James Gosling is understandably famous. Although he wrote the first C version of the Emacs editor, I first became aware of him while trying out the Andrew window manager in the mid eighties. The Andrew WM was interesting in that it tiled windows rather than overlapped them, and I rather liked it. Then he designed NeWS (Network extensible Window System) in the late eighties that was built using PostScript (little or no relationship to Display PostScript which was Adobe's idea of how to use PostScript on screens) that was also very interesting. I designed a couple of very simple windowing systems in the early eighties for page display on MS-DOS, and so had some idea of the complications involved.

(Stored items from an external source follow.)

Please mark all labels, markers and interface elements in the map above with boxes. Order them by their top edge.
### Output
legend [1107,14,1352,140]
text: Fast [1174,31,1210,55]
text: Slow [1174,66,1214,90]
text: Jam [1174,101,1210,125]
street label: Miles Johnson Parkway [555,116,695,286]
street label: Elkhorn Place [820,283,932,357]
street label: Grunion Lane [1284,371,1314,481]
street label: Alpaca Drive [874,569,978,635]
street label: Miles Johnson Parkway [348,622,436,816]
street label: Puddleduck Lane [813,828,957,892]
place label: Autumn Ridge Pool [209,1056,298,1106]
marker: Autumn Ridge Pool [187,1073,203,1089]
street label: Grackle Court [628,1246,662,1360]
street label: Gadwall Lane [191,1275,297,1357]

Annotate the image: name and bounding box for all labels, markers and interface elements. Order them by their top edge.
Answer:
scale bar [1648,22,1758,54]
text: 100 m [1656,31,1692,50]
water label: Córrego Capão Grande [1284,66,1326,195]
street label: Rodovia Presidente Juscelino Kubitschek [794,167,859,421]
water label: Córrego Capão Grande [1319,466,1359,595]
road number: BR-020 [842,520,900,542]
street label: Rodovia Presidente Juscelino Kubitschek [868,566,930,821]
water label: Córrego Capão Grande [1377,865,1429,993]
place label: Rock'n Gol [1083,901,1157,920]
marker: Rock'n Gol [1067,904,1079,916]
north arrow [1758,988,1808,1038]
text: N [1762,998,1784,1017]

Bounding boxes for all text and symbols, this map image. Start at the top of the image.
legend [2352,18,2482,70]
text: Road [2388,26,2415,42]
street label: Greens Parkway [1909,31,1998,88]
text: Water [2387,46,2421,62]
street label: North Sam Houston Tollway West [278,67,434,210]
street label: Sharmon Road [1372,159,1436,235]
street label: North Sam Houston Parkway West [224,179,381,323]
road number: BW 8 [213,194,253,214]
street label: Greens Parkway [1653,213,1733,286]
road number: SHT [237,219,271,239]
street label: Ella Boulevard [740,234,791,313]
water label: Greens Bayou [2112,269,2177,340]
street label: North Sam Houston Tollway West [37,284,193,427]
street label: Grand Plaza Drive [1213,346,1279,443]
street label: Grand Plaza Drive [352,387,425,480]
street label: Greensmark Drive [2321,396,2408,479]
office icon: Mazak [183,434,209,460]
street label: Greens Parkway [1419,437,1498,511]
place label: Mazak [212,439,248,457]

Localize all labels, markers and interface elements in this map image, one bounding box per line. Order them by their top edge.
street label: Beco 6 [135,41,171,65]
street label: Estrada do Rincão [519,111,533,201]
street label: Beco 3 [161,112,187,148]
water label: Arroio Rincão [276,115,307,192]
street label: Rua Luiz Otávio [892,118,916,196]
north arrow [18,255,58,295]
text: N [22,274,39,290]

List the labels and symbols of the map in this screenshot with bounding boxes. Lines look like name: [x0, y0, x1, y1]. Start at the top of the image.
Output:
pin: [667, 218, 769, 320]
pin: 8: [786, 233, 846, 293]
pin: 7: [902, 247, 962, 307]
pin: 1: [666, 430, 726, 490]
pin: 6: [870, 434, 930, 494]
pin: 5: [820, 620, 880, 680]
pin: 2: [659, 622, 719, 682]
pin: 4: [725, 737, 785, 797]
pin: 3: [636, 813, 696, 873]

Now Gosling is mainly known for developing Java. When Java was first announced a couple of us at OCLC jumped at it and started using it. Our main problem was speed. One of our applications decoded Group-4 encoded images for page display and when written in Java it was very slow. One of the main Java developers got interested in it and rewrote it to speed it up some and Keith Shafer (no longer at OCLC) and I went out to California to visit and talk about our applications.
I was in charge of the car, and during the visit went out to move it to avoid a parking ticket. While I was out, Gosling appeared and Keith got to talk to him a bit. I still wonder whether I would have had the nerve to ask him if he would sign my copy of The NeWS book I was carrying with me.